Extracted text data from pages
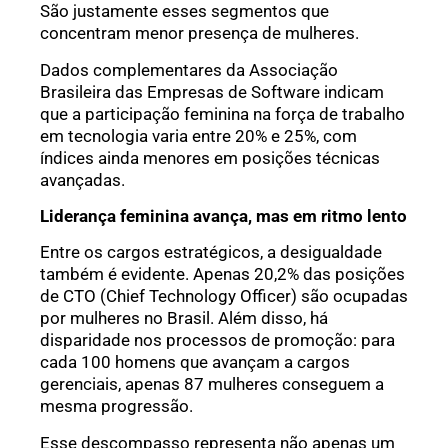
São justamente esses segmentos que
concentram menor presença de mulheres.
Dados complementares da Associação
Brasileira das Empresas de Software indicam
que a participação feminina na força de trabalho
em tecnologia varia entre 20% e 25%, com
índices ainda menores em posições técnicas
avançadas.
Liderança feminina avança, mas em ritmo lento
Entre os cargos estratégicos, a desigualdade
também é evidente. Apenas 20,2% das posições
de CTO (Chief Technology Officer) são ocupadas
por mulheres no Brasil. Além disso, há
disparidade nos processos de promoção: para
cada 100 homens que avançam a cargos
gerenciais, apenas 87 mulheres conseguem a
mesma progressão.
Esse descompasso representa não apenas um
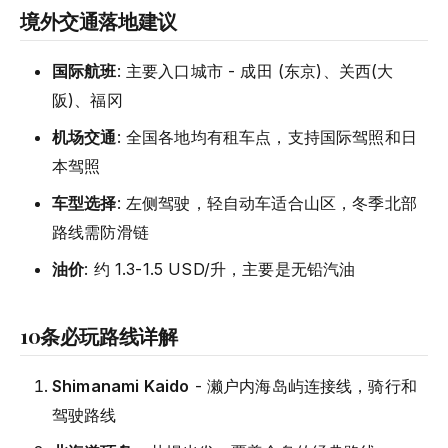
境外交通落地建议
国际航班
: 主要入口城市 - 成田 (东京)、关西(大
阪)、福冈
机场交通
: 全国各地均有租车点，支持国际驾照和日
本驾照
车型选择
: 左侧驾驶，轻自动车适合山区，冬季北部
路线需防滑链
油价
: 约 1.3-1.5 USD/升，主要是无铅汽油
10条必玩路线详解
Shimanami Kaido
- 濑户内海岛屿连接线，骑行和
驾驶路线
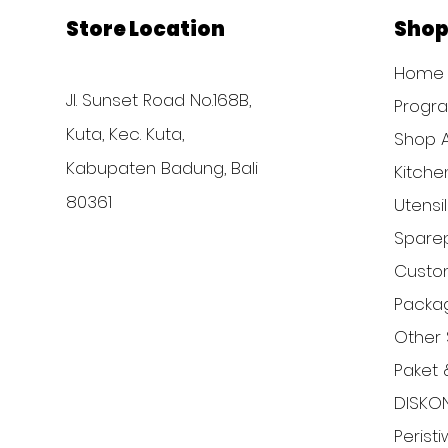
Store Location
Sho
Home
Jl. Sunset Road No.168B,
Progr
Kuta, Kec. Kuta,
Shop A
Kabupaten Badung, Bali
Kitche
80361
Utensi
Sparep
Custom
Packa
Other 
Paket 
DISKO
Perist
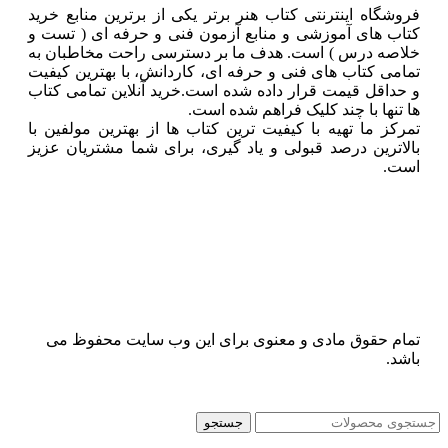
فروشگاه اینترنتی کتاب هنر برتر یکی از برترین منابع خرید
کتاب های آموزشی و منابع آزمون فنی و حرفه ای ( تست و
خلاصه درس ) است. هدف ما بر دسترسی راحت مخاطبان به
تمامی کتاب های فنی و حرفه ای، کاردانش، با بهترین کیفیت
و حداقل قیمت قرار داده شده است.خرید آنلاین تمامی کتاب
ها تنها با چند کلیک فراهم شده است.
تمرکز ما تهیه با کیفیت ترین کتاب ها از بهترین مولفین با
بالاترین درصد قبولی و یاد گیری، برای شما مشتریان عزیز
است.
تمام حقوق مادی و معنوی برای این وب سایت محفوظ می
باشد.
جستجو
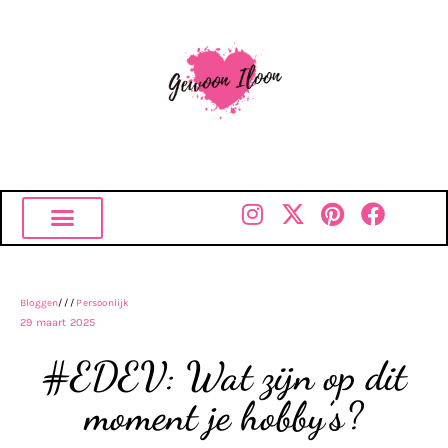
Bloggen
///
Persoonlijk
29 maart 2025
#EDEV: Wat zijn op dit
moment je hobby’s?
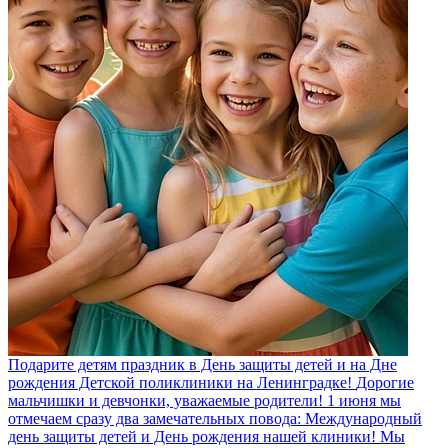
Подарите детям праздник в День защиты детей и на Дне
рождения Детской поликлиники на Ленинградке!
Дорогие
мальчишки и девчонки, уважаемые родители! 1 июня мы
отмечаем сразу два замечательных повода: Международный
день защиты детей и День рождения нашей клиники! Мы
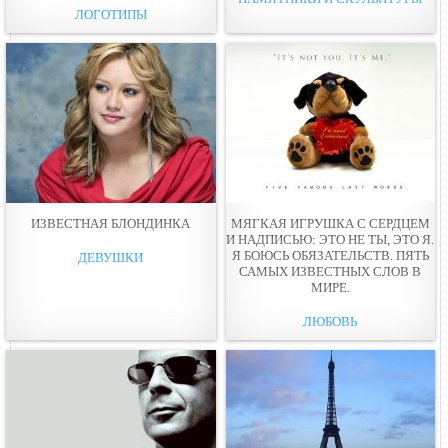
ЛОГОТИПЫ
ИЗВЕСТНАЯ БЛОНДИНКА
МЯГКАЯ ИГРУШКА С СЕРДЦЕМ
И НАДПИСЬЮ: ЭТО НЕ ТЫ, ЭТО Я.
Я БОЮСЬ ОБЯЗАТЕЛЬСТВ. ПЯТЬ
ДЕВУШКИ
САМЫХ ИЗВЕСТНЫХ СЛОВ В
МИРЕ.
ЛЮБОВЬ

_Task_:
Please report every line of the records that contains the word "feminina".

_Answer below_:
que a participação feminina na força de trabalho
Liderança feminina avança, mas em ritmo lento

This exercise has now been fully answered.